GIVEN RECORDS Block Start

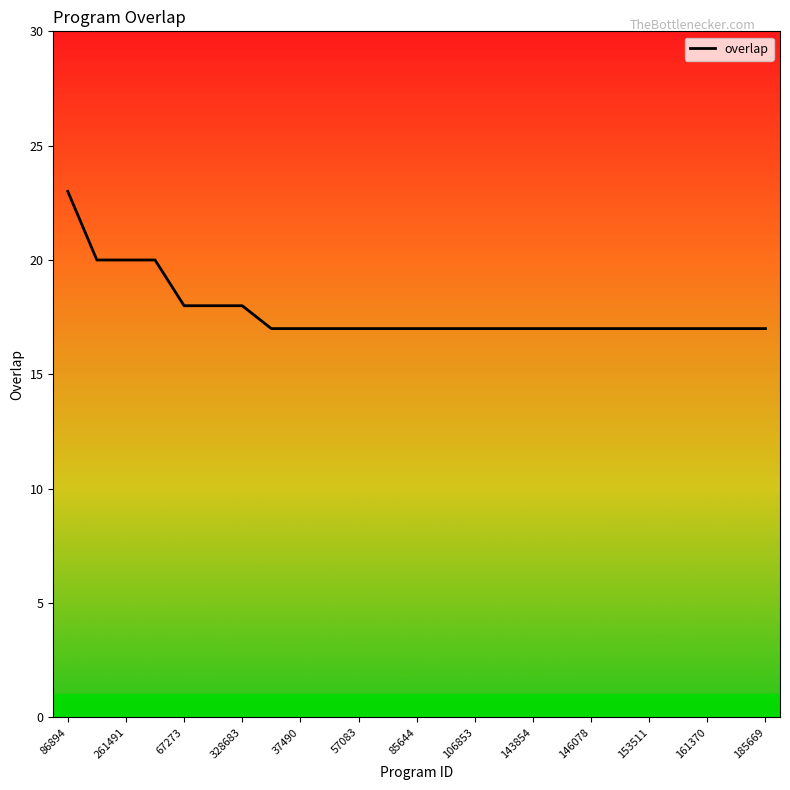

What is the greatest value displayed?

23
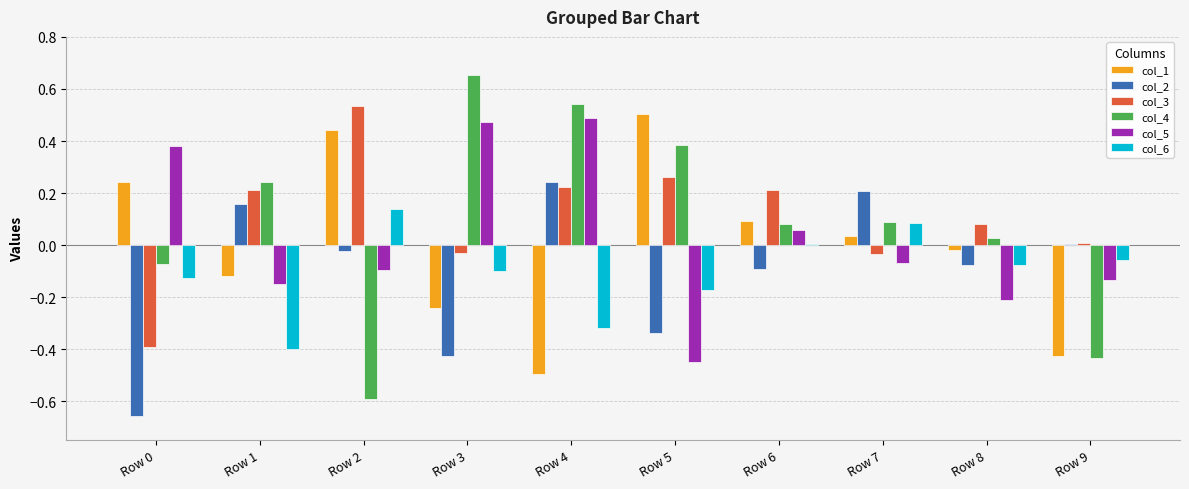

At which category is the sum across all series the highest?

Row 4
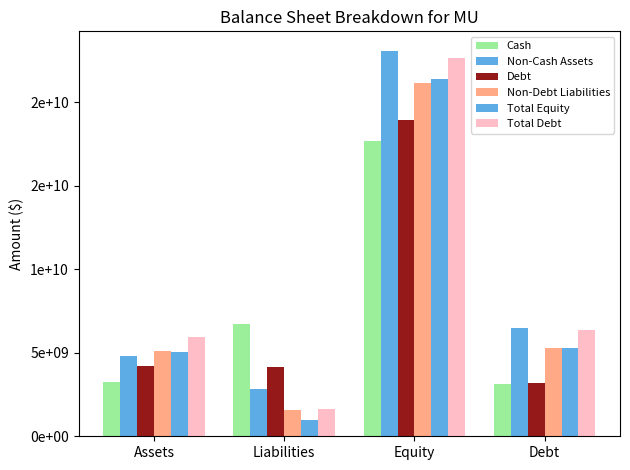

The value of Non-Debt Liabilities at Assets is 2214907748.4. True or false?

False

GIVEN RECORDS Block End

EXERCISE REQUIREMENTS:
Rewrite the items with each "value" changed to "figure" and everything else kept the same. Omit the pictures.

SOLUTION:
What is the greatest figure displayed?

23

At which category is the sum across all series the highest?

Row 4

The figure of Non-Debt Liabilities at Assets is 2214907748.4. True or false?

False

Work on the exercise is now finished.